New York Superintendent of Insurance Gregory Serio on Tuesday announced the commencement of an immediate and broad-based review of auto insurance rates for private passenger vehicles in New York State.

Insurance companies representing more than 60 percent of the auto insurance market in New York have been directed to appear before the Department to review their rate structures in the face of significant declines in losses in the auto insurance market.

“Since 2002, there has been a dramatic decline in losses across the board in auto insurance in New York. We believe that this tremendous turn of events has been due to the aggressive fraud fighting that we have relentlessly pursued at Governor Pataki’s direction over the past three years and other regulatory changes that have been implemented. It is time for the companies to reevaluate their rate structures and loss experience and return to the people of New York the anti-fraud dividend that is the yield of this hard work,” Serio stated.

New York State’s overall loss ratio in the private passenger market stood at 0.86 for calendar year 2002, meaning that 86 cents out of every dollar collected in premiums had to be set aside to pay claims, according to industry data.

As of June 30, 2004, the overall loss ratio in New York State was 0.61, or 61 cents on the dollar. Moreover, this same report found that New York State’s average personal injury protection (PIP) losses per claim dropped to $6,229 as of June 30, 2004 from $8,489 per claim as of year-end 2002.

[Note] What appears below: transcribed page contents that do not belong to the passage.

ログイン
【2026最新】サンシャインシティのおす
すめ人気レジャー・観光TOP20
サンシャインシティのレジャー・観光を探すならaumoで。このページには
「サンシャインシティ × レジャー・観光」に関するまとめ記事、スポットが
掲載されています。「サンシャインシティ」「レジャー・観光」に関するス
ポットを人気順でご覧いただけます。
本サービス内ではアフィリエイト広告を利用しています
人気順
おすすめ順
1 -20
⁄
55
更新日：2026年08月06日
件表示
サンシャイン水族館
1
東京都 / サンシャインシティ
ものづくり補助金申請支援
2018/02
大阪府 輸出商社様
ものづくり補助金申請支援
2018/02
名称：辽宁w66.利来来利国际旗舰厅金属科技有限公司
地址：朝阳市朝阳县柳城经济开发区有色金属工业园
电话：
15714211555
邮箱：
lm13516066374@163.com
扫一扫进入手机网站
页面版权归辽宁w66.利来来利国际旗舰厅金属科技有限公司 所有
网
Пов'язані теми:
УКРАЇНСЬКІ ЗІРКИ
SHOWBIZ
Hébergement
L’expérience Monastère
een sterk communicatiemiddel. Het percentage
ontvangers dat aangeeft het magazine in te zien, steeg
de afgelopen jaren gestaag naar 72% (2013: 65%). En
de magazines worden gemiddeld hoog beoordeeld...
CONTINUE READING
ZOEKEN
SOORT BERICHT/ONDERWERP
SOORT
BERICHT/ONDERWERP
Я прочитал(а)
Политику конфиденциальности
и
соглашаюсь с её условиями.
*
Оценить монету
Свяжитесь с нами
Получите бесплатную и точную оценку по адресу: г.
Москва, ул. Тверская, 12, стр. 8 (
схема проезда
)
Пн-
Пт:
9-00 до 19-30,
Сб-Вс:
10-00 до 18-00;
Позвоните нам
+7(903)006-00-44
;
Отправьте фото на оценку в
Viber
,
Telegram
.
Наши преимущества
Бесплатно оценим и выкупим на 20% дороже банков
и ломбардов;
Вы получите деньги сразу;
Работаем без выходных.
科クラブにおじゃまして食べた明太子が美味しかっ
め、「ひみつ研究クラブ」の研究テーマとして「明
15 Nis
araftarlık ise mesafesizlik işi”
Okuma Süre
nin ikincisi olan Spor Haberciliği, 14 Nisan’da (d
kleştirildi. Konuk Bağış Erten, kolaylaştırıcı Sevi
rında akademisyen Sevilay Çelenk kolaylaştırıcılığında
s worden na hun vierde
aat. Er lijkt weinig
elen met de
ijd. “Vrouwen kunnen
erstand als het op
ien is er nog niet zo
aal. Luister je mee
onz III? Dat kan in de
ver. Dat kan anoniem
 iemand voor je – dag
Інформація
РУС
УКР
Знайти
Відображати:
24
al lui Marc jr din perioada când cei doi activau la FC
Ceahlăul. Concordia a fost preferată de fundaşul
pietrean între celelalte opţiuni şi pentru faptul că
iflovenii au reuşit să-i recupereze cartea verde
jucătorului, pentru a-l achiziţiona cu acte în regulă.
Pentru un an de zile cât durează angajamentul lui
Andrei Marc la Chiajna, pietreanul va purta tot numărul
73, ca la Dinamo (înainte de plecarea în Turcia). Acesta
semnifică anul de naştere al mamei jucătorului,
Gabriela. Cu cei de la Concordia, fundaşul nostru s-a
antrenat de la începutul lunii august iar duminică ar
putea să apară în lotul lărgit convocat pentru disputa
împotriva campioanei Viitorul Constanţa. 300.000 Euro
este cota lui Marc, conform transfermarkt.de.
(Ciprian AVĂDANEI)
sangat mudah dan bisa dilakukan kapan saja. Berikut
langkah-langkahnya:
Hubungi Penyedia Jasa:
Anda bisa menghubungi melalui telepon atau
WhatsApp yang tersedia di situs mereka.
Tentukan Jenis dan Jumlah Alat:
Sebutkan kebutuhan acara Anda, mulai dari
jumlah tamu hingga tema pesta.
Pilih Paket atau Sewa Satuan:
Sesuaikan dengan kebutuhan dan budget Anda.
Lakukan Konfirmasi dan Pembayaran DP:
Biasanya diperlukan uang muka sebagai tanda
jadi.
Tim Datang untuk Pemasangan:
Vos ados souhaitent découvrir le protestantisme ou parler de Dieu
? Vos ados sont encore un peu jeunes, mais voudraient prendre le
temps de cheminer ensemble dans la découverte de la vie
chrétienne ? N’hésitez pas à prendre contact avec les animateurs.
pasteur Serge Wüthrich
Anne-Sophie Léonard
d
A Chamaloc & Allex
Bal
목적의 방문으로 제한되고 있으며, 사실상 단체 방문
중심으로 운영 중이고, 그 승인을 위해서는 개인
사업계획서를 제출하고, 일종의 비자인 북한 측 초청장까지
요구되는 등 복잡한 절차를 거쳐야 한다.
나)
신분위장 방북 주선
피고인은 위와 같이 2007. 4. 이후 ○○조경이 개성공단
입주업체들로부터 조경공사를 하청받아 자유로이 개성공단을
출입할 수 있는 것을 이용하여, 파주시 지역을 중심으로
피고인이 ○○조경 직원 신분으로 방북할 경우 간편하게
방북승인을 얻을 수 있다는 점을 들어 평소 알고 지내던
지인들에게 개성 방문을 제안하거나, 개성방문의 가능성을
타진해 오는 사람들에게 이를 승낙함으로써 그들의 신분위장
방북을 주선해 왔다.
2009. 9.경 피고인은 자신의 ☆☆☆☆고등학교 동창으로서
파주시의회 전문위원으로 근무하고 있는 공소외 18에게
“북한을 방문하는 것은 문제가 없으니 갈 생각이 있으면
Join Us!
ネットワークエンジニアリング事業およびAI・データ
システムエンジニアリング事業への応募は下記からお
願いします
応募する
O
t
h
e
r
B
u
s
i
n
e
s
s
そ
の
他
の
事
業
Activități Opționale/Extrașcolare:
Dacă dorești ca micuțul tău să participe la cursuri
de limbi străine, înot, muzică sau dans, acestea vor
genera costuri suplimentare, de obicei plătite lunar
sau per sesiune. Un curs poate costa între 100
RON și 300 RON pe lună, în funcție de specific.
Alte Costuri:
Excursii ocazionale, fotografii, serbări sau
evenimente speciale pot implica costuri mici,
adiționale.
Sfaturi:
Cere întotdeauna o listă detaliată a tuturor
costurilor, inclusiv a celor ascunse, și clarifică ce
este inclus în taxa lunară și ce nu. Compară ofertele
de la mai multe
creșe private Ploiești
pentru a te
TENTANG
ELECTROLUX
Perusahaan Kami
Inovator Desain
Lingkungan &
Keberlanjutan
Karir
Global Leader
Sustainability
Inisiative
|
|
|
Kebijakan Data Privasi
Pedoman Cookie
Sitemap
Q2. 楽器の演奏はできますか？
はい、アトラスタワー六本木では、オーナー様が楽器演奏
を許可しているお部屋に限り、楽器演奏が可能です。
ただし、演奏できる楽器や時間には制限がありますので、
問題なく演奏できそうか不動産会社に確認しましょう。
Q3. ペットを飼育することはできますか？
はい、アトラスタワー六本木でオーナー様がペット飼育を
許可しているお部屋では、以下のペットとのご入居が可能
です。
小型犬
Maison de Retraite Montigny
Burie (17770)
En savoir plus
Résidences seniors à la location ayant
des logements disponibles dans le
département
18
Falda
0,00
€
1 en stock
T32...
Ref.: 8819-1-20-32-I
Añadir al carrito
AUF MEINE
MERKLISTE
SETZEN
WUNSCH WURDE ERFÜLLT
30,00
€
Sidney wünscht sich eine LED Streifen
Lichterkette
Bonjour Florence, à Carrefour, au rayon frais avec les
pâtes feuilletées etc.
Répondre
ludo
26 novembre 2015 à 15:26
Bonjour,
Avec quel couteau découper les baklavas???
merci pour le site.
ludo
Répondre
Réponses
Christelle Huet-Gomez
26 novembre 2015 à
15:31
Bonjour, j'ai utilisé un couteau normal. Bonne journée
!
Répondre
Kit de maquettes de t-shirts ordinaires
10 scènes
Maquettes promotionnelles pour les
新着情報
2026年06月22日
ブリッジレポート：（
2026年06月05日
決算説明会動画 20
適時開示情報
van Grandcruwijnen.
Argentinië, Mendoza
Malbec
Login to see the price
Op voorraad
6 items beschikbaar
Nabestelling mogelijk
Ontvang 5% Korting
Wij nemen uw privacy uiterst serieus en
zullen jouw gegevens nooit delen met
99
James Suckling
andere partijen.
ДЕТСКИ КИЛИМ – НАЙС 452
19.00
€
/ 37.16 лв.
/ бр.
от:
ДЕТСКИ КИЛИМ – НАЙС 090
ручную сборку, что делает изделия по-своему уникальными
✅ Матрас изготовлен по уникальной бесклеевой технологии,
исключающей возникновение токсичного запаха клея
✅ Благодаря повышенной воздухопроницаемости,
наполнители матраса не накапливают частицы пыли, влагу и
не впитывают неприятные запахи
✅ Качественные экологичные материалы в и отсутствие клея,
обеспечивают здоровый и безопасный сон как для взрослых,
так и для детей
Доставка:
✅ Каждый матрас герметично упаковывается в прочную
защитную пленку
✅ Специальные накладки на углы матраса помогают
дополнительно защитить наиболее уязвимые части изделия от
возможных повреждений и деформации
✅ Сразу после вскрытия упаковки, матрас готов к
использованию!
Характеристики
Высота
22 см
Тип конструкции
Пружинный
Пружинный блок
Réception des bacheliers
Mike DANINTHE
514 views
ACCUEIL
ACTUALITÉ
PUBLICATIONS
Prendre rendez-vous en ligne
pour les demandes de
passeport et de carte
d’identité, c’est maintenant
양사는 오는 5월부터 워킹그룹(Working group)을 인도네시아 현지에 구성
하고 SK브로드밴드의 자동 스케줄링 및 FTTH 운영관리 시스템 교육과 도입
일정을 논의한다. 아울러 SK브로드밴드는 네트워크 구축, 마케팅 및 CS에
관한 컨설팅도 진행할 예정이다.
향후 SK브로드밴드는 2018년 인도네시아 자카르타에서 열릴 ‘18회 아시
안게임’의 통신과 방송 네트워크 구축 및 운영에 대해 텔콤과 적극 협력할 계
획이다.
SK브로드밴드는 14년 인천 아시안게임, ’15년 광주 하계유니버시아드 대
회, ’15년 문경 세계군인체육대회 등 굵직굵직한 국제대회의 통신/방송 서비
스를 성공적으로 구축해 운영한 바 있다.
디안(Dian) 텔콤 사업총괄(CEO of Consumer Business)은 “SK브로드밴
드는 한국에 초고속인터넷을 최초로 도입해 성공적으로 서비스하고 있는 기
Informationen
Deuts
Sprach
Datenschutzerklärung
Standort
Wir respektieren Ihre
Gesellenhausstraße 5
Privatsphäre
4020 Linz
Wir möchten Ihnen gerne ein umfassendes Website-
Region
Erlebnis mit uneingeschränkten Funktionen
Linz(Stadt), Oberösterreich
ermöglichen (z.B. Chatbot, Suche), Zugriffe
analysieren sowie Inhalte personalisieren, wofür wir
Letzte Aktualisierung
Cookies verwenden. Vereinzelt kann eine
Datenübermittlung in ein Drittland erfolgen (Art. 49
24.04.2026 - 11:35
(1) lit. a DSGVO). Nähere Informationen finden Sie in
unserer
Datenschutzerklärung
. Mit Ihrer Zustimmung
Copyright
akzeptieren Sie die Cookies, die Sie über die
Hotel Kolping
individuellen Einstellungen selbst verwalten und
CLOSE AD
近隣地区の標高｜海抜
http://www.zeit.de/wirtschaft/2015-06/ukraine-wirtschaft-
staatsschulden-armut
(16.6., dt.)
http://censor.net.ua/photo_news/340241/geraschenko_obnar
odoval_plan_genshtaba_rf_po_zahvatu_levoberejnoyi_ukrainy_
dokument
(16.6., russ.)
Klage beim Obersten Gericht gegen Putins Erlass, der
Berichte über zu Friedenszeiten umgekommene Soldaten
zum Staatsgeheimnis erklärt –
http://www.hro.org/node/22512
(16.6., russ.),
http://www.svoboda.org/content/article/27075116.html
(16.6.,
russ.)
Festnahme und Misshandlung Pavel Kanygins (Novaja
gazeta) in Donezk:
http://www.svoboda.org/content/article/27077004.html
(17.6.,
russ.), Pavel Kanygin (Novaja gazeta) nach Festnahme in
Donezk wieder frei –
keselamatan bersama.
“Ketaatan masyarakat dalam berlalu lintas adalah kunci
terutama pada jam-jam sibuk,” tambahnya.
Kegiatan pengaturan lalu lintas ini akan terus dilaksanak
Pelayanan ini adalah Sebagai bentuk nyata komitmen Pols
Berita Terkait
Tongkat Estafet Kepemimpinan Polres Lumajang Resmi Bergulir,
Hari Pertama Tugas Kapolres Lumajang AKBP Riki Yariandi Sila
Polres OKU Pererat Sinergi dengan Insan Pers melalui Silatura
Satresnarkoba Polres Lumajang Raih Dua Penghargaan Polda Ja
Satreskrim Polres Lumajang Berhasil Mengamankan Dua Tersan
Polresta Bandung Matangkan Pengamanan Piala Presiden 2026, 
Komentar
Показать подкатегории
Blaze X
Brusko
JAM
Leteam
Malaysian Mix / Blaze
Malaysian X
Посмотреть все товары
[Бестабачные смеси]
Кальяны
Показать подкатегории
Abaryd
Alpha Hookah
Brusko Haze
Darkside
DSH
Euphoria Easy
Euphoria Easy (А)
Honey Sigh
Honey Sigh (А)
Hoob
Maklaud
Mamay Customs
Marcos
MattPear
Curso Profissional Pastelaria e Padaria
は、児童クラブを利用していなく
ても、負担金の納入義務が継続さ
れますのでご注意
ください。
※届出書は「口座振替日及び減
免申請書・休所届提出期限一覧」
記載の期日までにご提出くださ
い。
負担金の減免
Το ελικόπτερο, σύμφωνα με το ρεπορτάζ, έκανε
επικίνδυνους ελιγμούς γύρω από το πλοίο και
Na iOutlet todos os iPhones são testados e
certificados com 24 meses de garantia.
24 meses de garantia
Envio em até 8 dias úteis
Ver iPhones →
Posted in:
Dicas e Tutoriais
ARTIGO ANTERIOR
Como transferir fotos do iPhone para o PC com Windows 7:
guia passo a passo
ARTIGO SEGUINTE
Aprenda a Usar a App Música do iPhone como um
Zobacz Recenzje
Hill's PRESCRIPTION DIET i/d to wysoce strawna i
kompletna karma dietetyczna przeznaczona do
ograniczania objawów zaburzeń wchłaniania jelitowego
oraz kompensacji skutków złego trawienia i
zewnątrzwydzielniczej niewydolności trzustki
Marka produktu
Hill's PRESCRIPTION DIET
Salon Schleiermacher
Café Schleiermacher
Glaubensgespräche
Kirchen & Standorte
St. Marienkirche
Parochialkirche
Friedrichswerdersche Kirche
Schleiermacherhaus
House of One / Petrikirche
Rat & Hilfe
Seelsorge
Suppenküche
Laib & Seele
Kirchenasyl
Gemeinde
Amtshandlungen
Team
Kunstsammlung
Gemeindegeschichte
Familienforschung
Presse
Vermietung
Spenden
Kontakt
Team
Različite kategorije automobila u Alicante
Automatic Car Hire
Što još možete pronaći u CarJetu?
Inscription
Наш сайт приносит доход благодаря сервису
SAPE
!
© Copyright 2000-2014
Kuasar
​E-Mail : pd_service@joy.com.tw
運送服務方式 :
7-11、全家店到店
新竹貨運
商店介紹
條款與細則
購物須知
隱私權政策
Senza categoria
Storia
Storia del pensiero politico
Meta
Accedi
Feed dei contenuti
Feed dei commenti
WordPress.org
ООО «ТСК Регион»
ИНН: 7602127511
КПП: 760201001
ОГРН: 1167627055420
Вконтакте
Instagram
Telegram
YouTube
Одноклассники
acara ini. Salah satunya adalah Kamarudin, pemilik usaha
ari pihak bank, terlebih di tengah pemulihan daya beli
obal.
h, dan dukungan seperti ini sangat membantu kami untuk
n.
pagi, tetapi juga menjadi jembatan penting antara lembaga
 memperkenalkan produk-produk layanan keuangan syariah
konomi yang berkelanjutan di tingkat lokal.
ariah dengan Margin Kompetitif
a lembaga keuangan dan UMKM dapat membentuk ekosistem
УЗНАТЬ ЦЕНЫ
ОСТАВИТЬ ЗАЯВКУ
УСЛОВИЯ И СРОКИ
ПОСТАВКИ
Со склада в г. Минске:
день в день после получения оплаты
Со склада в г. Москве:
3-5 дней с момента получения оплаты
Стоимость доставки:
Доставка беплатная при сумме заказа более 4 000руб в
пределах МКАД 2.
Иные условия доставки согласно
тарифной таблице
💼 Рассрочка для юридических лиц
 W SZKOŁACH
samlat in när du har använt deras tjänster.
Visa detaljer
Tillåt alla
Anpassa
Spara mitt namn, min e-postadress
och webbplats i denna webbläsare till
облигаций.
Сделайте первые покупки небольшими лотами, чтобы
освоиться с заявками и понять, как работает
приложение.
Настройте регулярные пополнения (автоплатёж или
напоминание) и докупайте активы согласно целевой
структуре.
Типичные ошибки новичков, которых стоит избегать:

The Insurance Department plans to meet with representatives of the following companies within the next 30 days: Allstate, CNA, GEICO, Hartford, Liberty Mutual, Metropolitan, Nationwide, New York Central Mutual, One Beacon, Progressive, State Farm, Travelers and USAA. Progressive and State Farm have already implemented rate reductions in 2004.

“When I became Superintendent three years ago, Governor Pataki gave me a mandate and the support to attack the high cost of auto insurance in New York. Through his appointment of Attorney General Spitzer as the special prosecutor for auto insurance frauds, greater cooperation and collaboration of the Insurance Department’s Frauds Bureau with the police and district attorneys in fighting fraud on the local level, regulatory changes including the implementation of cost-cutting Regulations 68 and 83, we have achieved dramatic declines in the losses experienced by insurance companies,” Superintendent Serio said. “Now we owe it to the hard-working people of New York to share in this good news and in these accomplishments.” Regulations 68 and 83 govern the ways in which no-fault auto insurance claims are processed.

The review will include the auto insurance written for private passenger vehicles in the voluntary market as well as those policies written in the Assigned Risk Plan, also known as the New York Automobile Insurance Plan (NYAIP). The number of New Yorkers insured through NYAIP was approaching its four-year low as of Sept. 30, 2004. NYAIP policyholders statewide received a 2% rate premium decrease effective August 2004.